**PROBLEM REQUIREMENTS:**
Copy out verbatim every line from the start of the rows up to and including the line that contains "r-sport.internet@ria.ru".

---------- DATA FOR REVIEW ----------

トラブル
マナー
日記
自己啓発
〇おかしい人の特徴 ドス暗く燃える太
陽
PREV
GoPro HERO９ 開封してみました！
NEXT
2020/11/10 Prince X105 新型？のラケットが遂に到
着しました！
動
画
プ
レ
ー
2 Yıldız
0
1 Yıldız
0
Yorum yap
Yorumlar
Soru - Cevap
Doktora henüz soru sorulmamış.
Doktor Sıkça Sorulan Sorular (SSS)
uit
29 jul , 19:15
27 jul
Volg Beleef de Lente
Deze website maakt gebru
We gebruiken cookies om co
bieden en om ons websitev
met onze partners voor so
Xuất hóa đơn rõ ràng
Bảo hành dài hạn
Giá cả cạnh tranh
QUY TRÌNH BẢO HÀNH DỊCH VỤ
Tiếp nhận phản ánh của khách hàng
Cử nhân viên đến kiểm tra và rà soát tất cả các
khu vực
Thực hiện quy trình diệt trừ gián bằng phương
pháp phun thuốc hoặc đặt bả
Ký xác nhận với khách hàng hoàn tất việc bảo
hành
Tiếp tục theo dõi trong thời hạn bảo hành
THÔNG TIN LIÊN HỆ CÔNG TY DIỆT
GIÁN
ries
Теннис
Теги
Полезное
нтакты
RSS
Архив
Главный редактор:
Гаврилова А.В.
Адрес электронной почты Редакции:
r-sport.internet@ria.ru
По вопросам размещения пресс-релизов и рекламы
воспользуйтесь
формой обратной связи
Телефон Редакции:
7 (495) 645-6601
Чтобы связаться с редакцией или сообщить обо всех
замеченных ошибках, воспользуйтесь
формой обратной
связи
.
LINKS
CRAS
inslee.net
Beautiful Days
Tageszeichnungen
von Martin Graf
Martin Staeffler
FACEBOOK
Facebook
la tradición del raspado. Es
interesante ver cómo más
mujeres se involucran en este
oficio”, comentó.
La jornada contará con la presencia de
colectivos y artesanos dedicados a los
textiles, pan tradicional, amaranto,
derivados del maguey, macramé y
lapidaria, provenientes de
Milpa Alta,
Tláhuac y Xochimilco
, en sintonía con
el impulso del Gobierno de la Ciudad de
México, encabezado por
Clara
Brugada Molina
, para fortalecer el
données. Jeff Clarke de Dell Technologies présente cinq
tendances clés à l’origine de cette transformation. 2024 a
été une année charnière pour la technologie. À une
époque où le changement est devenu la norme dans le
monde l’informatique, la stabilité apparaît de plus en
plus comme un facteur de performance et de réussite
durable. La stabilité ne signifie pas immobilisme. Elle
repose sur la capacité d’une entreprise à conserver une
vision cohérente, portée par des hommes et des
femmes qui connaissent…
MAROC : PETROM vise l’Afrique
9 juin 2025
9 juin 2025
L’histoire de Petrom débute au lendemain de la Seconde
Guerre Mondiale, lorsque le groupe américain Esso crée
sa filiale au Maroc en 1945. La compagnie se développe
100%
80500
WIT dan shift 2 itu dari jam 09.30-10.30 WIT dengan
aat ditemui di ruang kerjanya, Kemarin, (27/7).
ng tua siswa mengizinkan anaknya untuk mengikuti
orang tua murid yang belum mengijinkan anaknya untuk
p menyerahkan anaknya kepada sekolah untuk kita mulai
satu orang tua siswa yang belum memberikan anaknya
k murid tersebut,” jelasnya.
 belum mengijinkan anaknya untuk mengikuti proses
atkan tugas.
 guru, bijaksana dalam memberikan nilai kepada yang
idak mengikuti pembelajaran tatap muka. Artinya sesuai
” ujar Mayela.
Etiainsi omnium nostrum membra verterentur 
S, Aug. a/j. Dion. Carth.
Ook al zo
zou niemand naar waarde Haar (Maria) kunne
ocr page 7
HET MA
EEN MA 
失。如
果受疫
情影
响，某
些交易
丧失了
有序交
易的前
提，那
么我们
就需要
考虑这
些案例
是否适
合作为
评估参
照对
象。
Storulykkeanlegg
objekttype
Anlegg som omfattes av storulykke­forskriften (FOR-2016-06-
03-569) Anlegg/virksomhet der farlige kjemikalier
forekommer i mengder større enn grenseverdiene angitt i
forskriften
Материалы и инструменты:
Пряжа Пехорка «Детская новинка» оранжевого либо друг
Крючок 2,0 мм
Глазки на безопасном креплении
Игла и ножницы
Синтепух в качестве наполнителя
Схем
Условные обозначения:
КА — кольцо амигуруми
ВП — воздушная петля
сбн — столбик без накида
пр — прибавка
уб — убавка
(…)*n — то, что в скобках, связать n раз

----------

**WRITTEN RESPONSE:**
トラブル
マナー
日記
自己啓発
〇おかしい人の特徴 ドス暗く燃える太
陽
PREV
GoPro HERO９ 開封してみました！
NEXT
2020/11/10 Prince X105 新型？のラケットが遂に到
着しました！
動
画
プ
レ
ー
2 Yıldız
0
1 Yıldız
0
Yorum yap
Yorumlar
Soru - Cevap
Doktora henüz soru sorulmamış.
Doktor Sıkça Sorulan Sorular (SSS)
uit
29 jul , 19:15
27 jul
Volg Beleef de Lente
Deze website maakt gebru
We gebruiken cookies om co
bieden en om ons websitev
met onze partners voor so
Xuất hóa đơn rõ ràng
Bảo hành dài hạn
Giá cả cạnh tranh
QUY TRÌNH BẢO HÀNH DỊCH VỤ
Tiếp nhận phản ánh của khách hàng
Cử nhân viên đến kiểm tra và rà soát tất cả các
khu vực
Thực hiện quy trình diệt trừ gián bằng phương
pháp phun thuốc hoặc đặt bả
Ký xác nhận với khách hàng hoàn tất việc bảo
hành
Tiếp tục theo dõi trong thời hạn bảo hành
THÔNG TIN LIÊN HỆ CÔNG TY DIỆT
GIÁN
ries
Теннис
Теги
Полезное
нтакты
RSS
Архив
Главный редактор:
Гаврилова А.В.
Адрес электронной почты Редакции:
r-sport.internet@ria.ru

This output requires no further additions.